(TASK BRIEF)
I need the lines below from the one with "4 | Other |" down to the one with "Clause 2 provides" reproduced exactly, both ends included, and nothing else.

Saved entries
▼

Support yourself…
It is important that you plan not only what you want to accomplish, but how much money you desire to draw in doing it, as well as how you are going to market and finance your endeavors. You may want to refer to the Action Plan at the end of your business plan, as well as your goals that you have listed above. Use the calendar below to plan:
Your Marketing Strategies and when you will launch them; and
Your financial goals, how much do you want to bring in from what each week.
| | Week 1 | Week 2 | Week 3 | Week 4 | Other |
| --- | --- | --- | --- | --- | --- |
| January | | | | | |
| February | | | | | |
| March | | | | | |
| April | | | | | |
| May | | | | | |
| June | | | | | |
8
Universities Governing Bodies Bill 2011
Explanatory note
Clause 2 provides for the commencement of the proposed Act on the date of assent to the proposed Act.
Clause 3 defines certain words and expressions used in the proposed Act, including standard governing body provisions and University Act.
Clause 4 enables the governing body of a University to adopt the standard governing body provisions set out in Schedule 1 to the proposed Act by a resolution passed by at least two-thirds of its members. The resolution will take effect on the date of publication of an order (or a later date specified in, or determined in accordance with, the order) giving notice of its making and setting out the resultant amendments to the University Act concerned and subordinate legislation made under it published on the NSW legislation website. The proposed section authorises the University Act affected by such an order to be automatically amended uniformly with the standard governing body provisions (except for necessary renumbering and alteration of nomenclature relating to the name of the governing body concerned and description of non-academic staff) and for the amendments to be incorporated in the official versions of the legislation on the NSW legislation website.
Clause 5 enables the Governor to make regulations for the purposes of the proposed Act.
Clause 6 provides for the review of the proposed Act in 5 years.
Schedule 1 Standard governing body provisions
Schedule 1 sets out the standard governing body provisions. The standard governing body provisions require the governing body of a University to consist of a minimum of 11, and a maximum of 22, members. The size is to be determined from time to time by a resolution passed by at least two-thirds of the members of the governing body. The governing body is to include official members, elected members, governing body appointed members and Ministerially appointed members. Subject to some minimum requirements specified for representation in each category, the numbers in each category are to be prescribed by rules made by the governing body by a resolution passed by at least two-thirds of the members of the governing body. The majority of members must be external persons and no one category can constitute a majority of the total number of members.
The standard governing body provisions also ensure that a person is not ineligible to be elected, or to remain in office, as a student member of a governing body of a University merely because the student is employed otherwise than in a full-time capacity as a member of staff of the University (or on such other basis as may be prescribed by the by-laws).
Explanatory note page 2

▲
▼

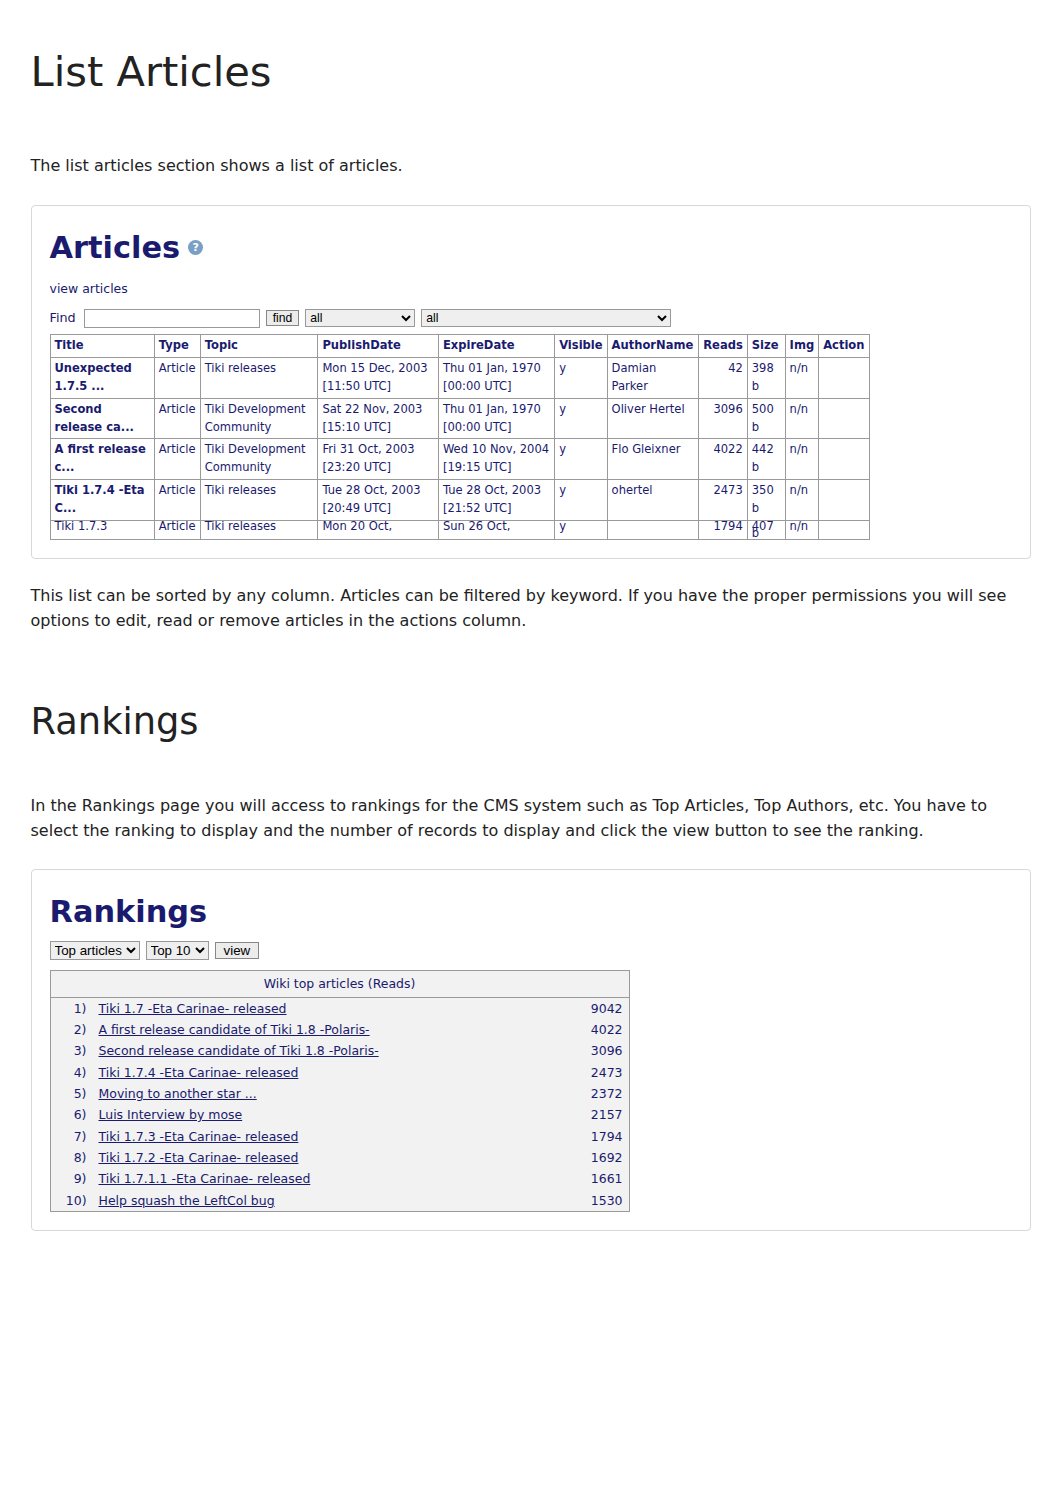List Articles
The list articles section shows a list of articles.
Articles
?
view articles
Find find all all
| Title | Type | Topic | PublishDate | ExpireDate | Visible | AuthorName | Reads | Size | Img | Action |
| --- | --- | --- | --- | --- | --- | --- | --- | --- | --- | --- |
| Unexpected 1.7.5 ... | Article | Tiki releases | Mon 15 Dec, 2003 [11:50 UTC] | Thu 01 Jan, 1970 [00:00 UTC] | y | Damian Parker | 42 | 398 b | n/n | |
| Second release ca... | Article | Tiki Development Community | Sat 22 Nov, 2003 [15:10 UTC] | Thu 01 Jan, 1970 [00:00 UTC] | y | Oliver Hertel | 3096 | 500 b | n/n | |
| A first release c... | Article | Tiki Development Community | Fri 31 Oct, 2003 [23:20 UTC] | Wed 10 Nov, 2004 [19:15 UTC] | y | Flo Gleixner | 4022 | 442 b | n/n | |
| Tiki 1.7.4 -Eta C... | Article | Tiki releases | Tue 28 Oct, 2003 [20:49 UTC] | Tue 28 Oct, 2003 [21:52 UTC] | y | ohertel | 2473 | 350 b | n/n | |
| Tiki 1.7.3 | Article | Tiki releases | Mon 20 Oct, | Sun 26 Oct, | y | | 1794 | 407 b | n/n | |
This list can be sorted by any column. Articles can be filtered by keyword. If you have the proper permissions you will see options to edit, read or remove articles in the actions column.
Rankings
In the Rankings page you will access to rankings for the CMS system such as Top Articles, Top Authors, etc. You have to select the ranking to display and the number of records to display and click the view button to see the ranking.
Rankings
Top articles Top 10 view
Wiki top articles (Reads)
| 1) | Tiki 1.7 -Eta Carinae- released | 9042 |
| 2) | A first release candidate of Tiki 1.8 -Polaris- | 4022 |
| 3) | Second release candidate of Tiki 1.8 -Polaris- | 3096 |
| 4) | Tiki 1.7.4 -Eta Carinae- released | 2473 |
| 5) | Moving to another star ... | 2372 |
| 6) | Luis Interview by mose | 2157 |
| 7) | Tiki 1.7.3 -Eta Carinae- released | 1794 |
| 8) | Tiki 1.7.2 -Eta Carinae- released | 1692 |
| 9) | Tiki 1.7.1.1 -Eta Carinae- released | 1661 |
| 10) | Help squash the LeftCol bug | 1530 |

▲

(SOLUTION TO THE PROBLEM)
| | Week 1 | Week 2 | Week 3 | Week 4 | Other |
| --- | --- | --- | --- | --- | --- |
| January | | | | | |
| February | | | | | |
| March | | | | | |
| April | | | | | |
| May | | | | | |
| June | | | | | |
8
Universities Governing Bodies Bill 2011
Explanatory note
Clause 2 provides for the commencement of the proposed Act on the date of assent to the proposed Act.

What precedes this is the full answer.